Insights

Website Down? Step-by-Step Checklist for Small Business Owners

Business owner checking a website outage checklist

When your website is down, you need a checklist that is simple, fast, and clear. Most owners do not want a technical rabbit hole. They want to know: is it really down, who should fix it, and how do I protect revenue while it is happening?

This checklist is built for small businesses and can be followed in order. Print it, save it, or add it to your incident response folder. The goal is to reduce downtime and avoid the “we are not sure what is happening” feeling.

Fast confirmation checklist

  1. Check in another browser. Open the site in a second browser or incognito mode.
  2. Check on cellular data. Use your phone with Wi-Fi off.
  3. Ask one person outside your location. A quick confirmation avoids false alarms.
  4. Document the time. Write down when you first noticed the issue.

Identify what kind of outage it is

  • Error page or blank screen: Likely a server or application error.
  • Timeout: Server may be down or overloaded.
  • Redirect to wrong site: DNS or domain issue.
  • Loads but broken: App or plugin failure.
Server room showing infrastructure during downtime investigation

Response checklist

  1. Notify your team. Let staff know calls may increase.
  2. Open a support ticket with your host. Include the time, error message, and a screenshot.
  3. Check the host status page. Look for known incidents.
  4. Post a quick update.
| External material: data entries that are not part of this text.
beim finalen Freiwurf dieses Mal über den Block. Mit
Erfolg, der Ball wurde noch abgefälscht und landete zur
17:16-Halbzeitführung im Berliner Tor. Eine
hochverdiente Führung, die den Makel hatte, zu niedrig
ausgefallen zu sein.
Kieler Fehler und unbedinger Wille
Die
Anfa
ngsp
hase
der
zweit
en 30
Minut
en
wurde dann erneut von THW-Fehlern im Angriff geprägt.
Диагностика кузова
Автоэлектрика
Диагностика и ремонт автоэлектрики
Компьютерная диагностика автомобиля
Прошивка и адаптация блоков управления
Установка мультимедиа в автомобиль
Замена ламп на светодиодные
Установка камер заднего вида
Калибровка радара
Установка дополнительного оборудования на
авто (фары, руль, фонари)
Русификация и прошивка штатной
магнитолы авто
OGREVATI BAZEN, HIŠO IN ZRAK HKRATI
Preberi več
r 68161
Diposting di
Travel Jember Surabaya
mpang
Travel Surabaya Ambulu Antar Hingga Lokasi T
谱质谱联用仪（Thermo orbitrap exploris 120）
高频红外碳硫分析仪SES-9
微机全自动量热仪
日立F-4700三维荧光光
A short message on social media helps customers.

Technical verification checklist (non-technical friendly)

  • Check domain expiration. Make sure your domain did not lapse.
  • Verify DNS recently changed. If you recently updated DNS, errors can take time to resolve.
  • Confirm SSL status. An expired SSL can block visitors.

Customer protection checklist

  1. Update Google Business profile. Add a note if your site is down.
  2. Enable call forwarding. Make sure calls go to a live phone.
  3. Offer alternative ordering. Use phone or email for orders.

Recovery checklist

  • Verify the homepage loads. Check on multiple devices.
  • Test a key action. Form submission or checkout should work.
  • Record end time. Note when the site fully recovered.
  • Ask for a root cause summary. Vendors should explain why it happened.

Prevention checklist

  1. Set up monitoring every 5 minutes. Alerts should come before customers notice.
  2. Track uptime history. Keep a record of past outages for accountability.
  3. Review hosting plan. Ensure your plan matches your traffic and risk.

Use this checklist any time you suspect downtime. The faster you confirm, the faster you can recover and reduce lost revenue.